━━━━━ TEXT FOR ANALYSIS

I'm gonna to structure our writing into four sections so that it'll have four clear paragraphs.

So in Paragraph 1, we'll have Beowulf's first attack fails and the dragon attacks.

So this is a Beowulf trying to stab the dragon, but it doesn't work, and the dragon turns on him with its fiery breath.

Paragraph 2 will be the Geats flee and Wiglaf comes to help.

So this will be where the gees are terrified, they run away.

Wiglaf comes over to Beowulf, his shield is burn, he has to hide by Beowulf's shield as well.

Paragraph 3 will be Beowulf attacks again and the dragon bites him.

So this is where Beowulf tries to stab the dragon in the head, his sword breaks, and the dragon ends up grabbing him in its teeth.

And then Paragraph 4 will be Wiglaf and Beowulf defeat the dragon together.

So this is where Wiglaf stabs the dragon in the belly, it drops Beowulf, Beowulf grabs his dagger, slits the dragon's throat, and the dragon falls down dead.

So we've covered all these events already in our text map, and this is just about grouping them into logical paragraphs.

So we've created the structure of our plan.

So look at your own text map, can you find the events for each paragraph? You might want to circle them and write the numbers next to them.

So can you find paragraph 1, 2, 3, and 4 in your text map? Pause the video and have a go.

Well done.

Fantastic job.

━━━━━━━━━━
━━━━━ EXTRACTED DATA

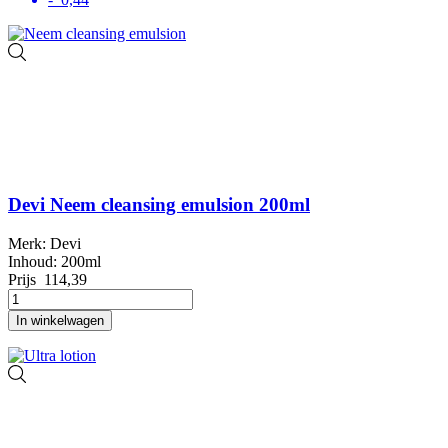
Devi Neem cleansing emulsion 200ml
Merk: Devi
Inhoud: 200ml
Prijs
114,39
In winkelwagen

━━━━━━━━━━

▶ **WORK TO COMPLETE**: Continue the lesson transcript on planning four paragraphs about Beowulf's fight with the dragon, starting after its last sentence.

▶ **ANSWER FOR THIS EXERCISE**:
Event 1 is Beowulf first attack fails and the dragon attacks.

So first paragraph I've got here.

So you can see, I've got Beowulf trying to attack the dragon, it doesn't work.

Then, the dragon's breathing fire on him and Beowulf hides behind his metal shield.

Paragraph 2 is the Geats flee and Wiglaf comes to help.

So for me, that's these events.

I've got the Geats being scared, Wiglaf being angry, running towards Beowulf, his shield catching fire, and him hiding behind Beowulf's shield.

For Paragraph 3, we've said Beowulf attacks again and the dragon bites.

So for me, that's this section, which we've already talked about where Beowulf stabs the dragon, his sword breaks, he gets bitten, and he's covered in blood.

So that means the final paragraph of the whole piece of writing is going to be Paragraph 4 here, where we've got Wiglaf stabbing the dragon, the dragon dropping Beowulf, Beowulf using his dagger to slit the dragon's throat, and the dragon lying still because it's dead.

So hopefully you've managed to group the drawings in your text map in the same way.

So now, we can clearly see the structure of the story we're going to write, and you can see what you're going to be including in each paragraph.

Good job.

So which of these paragraphs shows the resolution of the story and how do you know? Pause the video and decide.

Well done.

Good job.

It is, of course, Paragraph 4.

And we know that because this is where the problem is resolved.

Wiglaf and Beowulf defeat the dragon.

The dragon and his existence in Geatland was the problem.

That problem is now finished.

So this is the resolution of the story of "Beowulf from the dragon." Well done.

So we now know the structure of our plan, covering these four paragraphs, and we need to think now about the content.

What are we going to write in each of those paragraphs? And considering different narrative elements can really help us to generate our content for our paragraphs.

So we know that one of those is action.

What are characters doing and what's happening? We also have emotion.

Why are they feeling? And how are they showing it? We have description.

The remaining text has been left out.